──────── Provided entries
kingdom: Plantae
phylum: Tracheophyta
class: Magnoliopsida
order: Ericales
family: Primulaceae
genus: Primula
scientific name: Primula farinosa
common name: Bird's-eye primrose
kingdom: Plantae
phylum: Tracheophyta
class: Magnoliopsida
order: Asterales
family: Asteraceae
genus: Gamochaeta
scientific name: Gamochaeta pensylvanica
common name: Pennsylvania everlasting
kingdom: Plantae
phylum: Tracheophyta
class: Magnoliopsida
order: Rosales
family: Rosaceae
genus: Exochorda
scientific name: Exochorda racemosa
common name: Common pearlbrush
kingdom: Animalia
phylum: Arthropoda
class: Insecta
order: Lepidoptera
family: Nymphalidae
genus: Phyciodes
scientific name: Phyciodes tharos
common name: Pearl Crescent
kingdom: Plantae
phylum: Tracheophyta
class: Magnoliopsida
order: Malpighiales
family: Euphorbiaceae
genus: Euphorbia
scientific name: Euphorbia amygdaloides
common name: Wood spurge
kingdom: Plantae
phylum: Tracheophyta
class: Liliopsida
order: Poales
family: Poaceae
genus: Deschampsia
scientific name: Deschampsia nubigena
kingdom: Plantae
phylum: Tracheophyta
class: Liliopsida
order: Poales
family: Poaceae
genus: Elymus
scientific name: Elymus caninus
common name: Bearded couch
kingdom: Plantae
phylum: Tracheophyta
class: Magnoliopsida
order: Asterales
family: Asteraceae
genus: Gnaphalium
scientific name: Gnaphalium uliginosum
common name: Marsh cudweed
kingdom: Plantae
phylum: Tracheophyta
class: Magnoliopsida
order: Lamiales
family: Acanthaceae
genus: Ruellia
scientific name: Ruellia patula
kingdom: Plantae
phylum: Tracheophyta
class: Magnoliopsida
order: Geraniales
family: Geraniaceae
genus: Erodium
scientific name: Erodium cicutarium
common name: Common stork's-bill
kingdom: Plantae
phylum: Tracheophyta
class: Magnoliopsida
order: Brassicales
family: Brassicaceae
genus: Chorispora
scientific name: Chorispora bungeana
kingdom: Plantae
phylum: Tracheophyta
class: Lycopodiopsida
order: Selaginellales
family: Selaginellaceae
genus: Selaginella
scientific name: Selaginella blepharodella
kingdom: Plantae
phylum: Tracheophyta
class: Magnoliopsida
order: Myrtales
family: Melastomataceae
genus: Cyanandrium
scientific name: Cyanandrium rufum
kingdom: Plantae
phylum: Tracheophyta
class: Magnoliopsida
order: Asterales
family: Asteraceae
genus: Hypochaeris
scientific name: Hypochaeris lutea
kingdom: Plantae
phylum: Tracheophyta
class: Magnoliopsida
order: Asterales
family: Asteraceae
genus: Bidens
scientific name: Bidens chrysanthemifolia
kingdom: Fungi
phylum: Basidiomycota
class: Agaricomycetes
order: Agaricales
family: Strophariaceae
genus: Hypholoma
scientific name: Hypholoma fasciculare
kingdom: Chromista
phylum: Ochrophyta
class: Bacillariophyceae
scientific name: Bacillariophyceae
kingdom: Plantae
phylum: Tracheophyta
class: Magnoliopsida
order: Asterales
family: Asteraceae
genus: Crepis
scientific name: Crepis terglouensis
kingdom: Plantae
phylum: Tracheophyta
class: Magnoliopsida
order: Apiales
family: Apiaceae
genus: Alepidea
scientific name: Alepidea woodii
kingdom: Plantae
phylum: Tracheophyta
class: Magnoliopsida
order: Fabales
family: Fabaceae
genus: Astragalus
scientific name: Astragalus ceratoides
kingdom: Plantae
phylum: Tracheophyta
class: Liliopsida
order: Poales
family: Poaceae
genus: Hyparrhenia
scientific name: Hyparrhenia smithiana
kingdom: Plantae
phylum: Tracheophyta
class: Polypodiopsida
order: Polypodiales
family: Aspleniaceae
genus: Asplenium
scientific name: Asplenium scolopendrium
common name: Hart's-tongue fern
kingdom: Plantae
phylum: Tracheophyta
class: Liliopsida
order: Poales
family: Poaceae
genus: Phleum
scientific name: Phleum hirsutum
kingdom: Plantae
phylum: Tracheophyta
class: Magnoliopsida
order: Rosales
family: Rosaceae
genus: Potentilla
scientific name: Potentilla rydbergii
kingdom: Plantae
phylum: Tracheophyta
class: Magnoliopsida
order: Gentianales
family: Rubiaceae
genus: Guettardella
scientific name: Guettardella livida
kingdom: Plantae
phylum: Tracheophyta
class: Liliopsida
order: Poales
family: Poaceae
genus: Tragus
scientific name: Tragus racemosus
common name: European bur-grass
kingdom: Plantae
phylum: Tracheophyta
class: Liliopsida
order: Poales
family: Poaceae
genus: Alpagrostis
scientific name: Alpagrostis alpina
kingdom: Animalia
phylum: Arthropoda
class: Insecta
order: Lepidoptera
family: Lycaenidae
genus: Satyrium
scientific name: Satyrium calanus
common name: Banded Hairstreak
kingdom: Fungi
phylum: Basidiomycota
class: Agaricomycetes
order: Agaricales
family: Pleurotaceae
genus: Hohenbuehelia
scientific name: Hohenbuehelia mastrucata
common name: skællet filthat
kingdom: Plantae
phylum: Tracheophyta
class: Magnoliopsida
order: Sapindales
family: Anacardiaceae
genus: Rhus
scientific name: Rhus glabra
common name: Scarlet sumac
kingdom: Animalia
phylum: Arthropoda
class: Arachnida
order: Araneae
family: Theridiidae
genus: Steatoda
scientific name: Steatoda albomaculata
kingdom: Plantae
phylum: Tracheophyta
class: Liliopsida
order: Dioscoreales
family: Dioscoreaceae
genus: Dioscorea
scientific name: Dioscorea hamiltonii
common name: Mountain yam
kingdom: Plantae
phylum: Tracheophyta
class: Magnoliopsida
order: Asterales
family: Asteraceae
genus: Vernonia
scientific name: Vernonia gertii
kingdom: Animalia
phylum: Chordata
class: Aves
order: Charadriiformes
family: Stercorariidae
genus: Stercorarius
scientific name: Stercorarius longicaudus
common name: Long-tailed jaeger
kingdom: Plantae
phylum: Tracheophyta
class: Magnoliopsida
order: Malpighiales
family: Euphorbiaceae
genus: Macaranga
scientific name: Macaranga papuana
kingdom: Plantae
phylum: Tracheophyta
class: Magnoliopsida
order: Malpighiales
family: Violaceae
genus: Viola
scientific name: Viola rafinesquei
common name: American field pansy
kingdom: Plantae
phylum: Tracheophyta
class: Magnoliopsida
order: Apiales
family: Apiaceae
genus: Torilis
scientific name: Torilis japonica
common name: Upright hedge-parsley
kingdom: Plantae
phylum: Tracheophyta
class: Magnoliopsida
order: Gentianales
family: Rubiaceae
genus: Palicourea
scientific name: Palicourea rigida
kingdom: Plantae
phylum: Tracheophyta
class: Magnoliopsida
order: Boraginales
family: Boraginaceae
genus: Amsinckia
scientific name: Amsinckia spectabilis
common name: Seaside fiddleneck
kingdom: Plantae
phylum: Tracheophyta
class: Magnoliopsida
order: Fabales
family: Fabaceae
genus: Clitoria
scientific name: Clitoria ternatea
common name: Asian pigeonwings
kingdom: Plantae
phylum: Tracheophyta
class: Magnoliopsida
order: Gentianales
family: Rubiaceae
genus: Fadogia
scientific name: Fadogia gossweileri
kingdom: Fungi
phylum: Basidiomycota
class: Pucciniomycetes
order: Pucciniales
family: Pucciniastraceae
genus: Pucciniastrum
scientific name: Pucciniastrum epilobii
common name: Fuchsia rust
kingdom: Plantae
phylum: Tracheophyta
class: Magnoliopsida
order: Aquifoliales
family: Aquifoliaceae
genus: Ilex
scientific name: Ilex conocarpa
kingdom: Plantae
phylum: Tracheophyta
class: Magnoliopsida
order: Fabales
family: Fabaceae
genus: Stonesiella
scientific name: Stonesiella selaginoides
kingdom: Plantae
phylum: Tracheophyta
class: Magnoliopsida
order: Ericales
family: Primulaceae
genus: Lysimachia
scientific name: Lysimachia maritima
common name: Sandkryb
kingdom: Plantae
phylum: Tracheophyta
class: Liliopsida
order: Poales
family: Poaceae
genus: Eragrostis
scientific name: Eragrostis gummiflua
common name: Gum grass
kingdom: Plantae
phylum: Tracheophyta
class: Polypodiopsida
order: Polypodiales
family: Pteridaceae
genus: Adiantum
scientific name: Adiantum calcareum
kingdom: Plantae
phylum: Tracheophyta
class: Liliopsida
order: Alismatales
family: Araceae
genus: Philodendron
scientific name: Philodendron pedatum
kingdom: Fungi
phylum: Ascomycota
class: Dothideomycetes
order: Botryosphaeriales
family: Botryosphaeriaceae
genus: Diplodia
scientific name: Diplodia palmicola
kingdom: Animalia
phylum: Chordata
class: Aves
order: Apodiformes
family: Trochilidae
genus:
────────────────
Challenge
Can you repeat, word for word, everything in the entries from the line containing "scientific name: Guettardella livida" down to the line containing "common name: Scarlet sumac", both of those lines included?

Correct response
scientific name: Guettardella livida
kingdom: Plantae
phylum: Tracheophyta
class: Liliopsida
order: Poales
family: Poaceae
genus: Tragus
scientific name: Tragus racemosus
common name: European bur-grass
kingdom: Plantae
phylum: Tracheophyta
class: Liliopsida
order: Poales
family: Poaceae
genus: Alpagrostis
scientific name: Alpagrostis alpina
kingdom: Animalia
phylum: Arthropoda
class: Insecta
order: Lepidoptera
family: Lycaenidae
genus: Satyrium
scientific name: Satyrium calanus
common name: Banded Hairstreak
kingdom: Fungi
phylum: Basidiomycota
class: Agaricomycetes
order: Agaricales
family: Pleurotaceae
genus: Hohenbuehelia
scientific name: Hohenbuehelia mastrucata
common name: skællet filthat
kingdom: Plantae
phylum: Tracheophyta
class: Magnoliopsida
order: Sapindales
family: Anacardiaceae
genus: Rhus
scientific name: Rhus glabra
common name: Scarlet sumac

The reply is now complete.